His struggles didn’t stop there.

When he first came to America, he felt a bit helpless.

“It was a bit tough because I didn’t know any English,” Alcántara said. “I didn’t know how to defend myself, how to order food.”

Luckily when he came to the United States, he was with his best friend, Junior Fernández, who signed with the Cardinals out of the Dominican Republic a year after Alcántara did.

“He speaks English, so we would go to Chipotle,” Alcántara said. “I would listen when he would order so I would try and say it, but it wouldn’t come out.
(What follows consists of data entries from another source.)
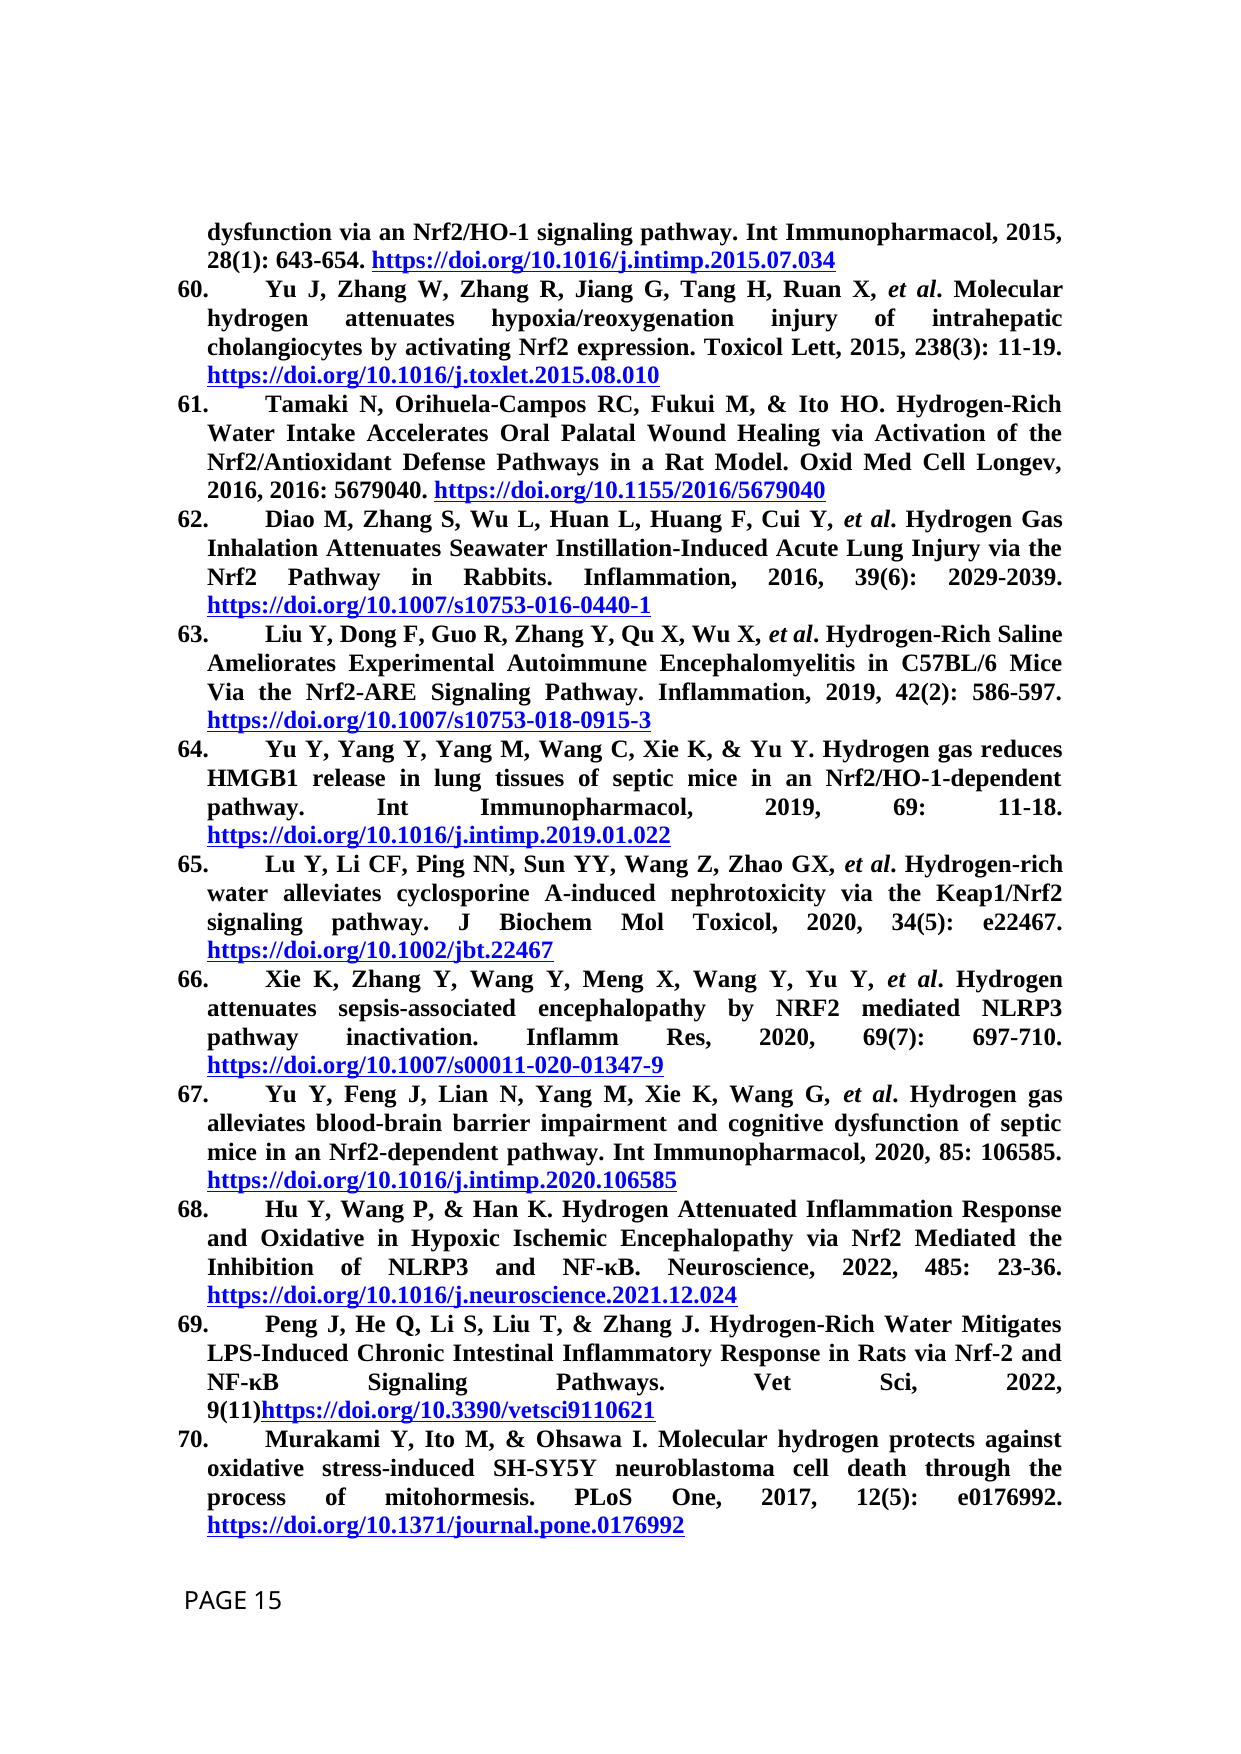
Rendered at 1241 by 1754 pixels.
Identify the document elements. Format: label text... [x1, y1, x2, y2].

text 60. Yu J, Zhang W, Zhang R, Jiang G, Tang H, Ruan X, et al. Molecular hydrogen attenuates hypoxia/reoxygenation injury of intrahepatic cholangiocytes by activating Nrf2 expression. Toxicol Lett, 2015, 238(3): 11-19. https://doi.org/10.1016/j.toxlet.2015.08.010 [177, 274, 1063, 389]
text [177, 217, 1063, 274]
text 65. Lu Y, Li CF, Ping NN, Sun YY, Wang Z, Zhao GX, et al. Hydrogen-rich water alleviates cyclosporine A-induced nephrotoxicity via the Keap1/Nrf2 signaling pathway. J Biochem Mol Toxicol, 2020, 34(5): e22467. https://doi.org/10.1002/jbt.22467 [177, 849, 1063, 964]
text 67. Yu Y, Feng J, Lian N, Yang M, Xie K, Wang G, et al. Hydrogen gas alleviates blood-brain barrier impairment and cognitive dysfunction of septic mice in an Nrf2-dependent pathway. Int Immunopharmacol, 2020, 85: 106585. https://doi.org/10.1016/j.intimp.2020.106585 [177, 1079, 1063, 1194]
text 69. Peng J, He Q, Li S, Liu T, & Zhang J. Hydrogen-Rich Water Mitigates LPS-Induced Chronic Intestinal Inflammatory Response in Rats via Nrf-2 and NF-κB Signaling Pathways. Vet Sci, 2022, 9(11)https://doi.org/10.3390/vetsci9110621 [177, 1309, 1063, 1424]
text 66. Xie K, Zhang Y, Wang Y, Meng X, Wang Y, Yu Y, et al. Hydrogen attenuates sepsis-associated encephalopathy by NRF2 mediated NLRP3 pathway inactivation. Inflamm Res, 2020, 69(7): 697-710. https://doi.org/10.1007/s00011-020-01347-9 [177, 964, 1063, 1079]
text 61. Tamaki N, Orihuela-Campos RC, Fukui M, & Ito HO. Hydrogen-Rich Water Intake Accelerates Oral Palatal Wound Healing via Activation of the Nrf2/Antioxidant Defense Pathways in a Rat Model. Oxid Med Cell Longev, 2016, 2016: 5679040. https://doi.org/10.1155/2016/5679040 [177, 389, 1063, 504]
text 68. Hu Y, Wang P, & Han K. Hydrogen Attenuated Inflammation Response and Oxidative in Hypoxic Ischemic Encephalopathy via Nrf2 Mediated the Inhibition of NLRP3 and NF-κB. Neuroscience, 2022, 485: 23-36. https://doi.org/10.1016/j.neuroscience.2021.12.024 [177, 1194, 1063, 1309]
text 63. Liu Y, Dong F, Guo R, Zhang Y, Qu X, Wu X, et al. Hydrogen-Rich Saline Ameliorates Experimental Autoimmune Encephalomyelitis in C57BL/6 Mice Via the Nrf2-ARE Signaling Pathway. Inflammation, 2019, 42(2): 586-597. https://doi.org/10.1007/s10753-018-0915-3 [177, 619, 1063, 734]
text 62. Diao M, Zhang S, Wu L, Huan L, Huang F, Cui Y, et al. Hydrogen Gas Inhalation Attenuates Seawater Instillation-Induced Acute Lung Injury via the Nrf2 Pathway in Rabbits. Inflammation, 2016, 39(6): 2029-2039. https://doi.org/10.1007/s10753-016-0440-1 [177, 504, 1063, 619]
text 70. Murakami Y, Ito M, & Ohsawa I. Molecular hydrogen protects against oxidative stress-induced SH-SY5Y neuroblastoma cell death through the process of mitohormesis. PLoS One, 2017, 12(5): e0176992. https://doi.org/10.1371/journal.pone.0176992 [177, 1424, 1063, 1539]
text 64. Yu Y, Yang Y, Yang M, Wang C, Xie K, & Yu Y. Hydrogen gas reduces HMGB1 release in lung tissues of septic mice in an Nrf2/HO-1-dependent pathway. Int Immunopharmacol, 2019, 69: 11-18. https://doi.org/10.1016/j.intimp.2019.01.022 [177, 734, 1063, 849]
So, since I couldn’t, he said he would order my food.”

He did learn some English, well, at least his Chipotle order.

“Rice, beans and ‘el Chicken,’” Alcántara said with a smile.

Alcántara, who is 2-5 with a 4.50 ERA over 10 starts this season, was traded to the Marlins as part of a package for Marcell Ozuna in the winter after his brief cameo as a September callup with the Cardinals in 2017.

Alcántara threw his first shutout on May 19, striking out eight and walking one. He hopes to keep repaying the Marlins’ faith in him.

“I missed my old team a little, but I know that a decision to trade me was their decision,” he said. “I have to be where God gives me the opportunity to be. The Marlins gave that to me, so I had to go with them. I feel happy and I hope they keep giving me the opportunity to be with them always.”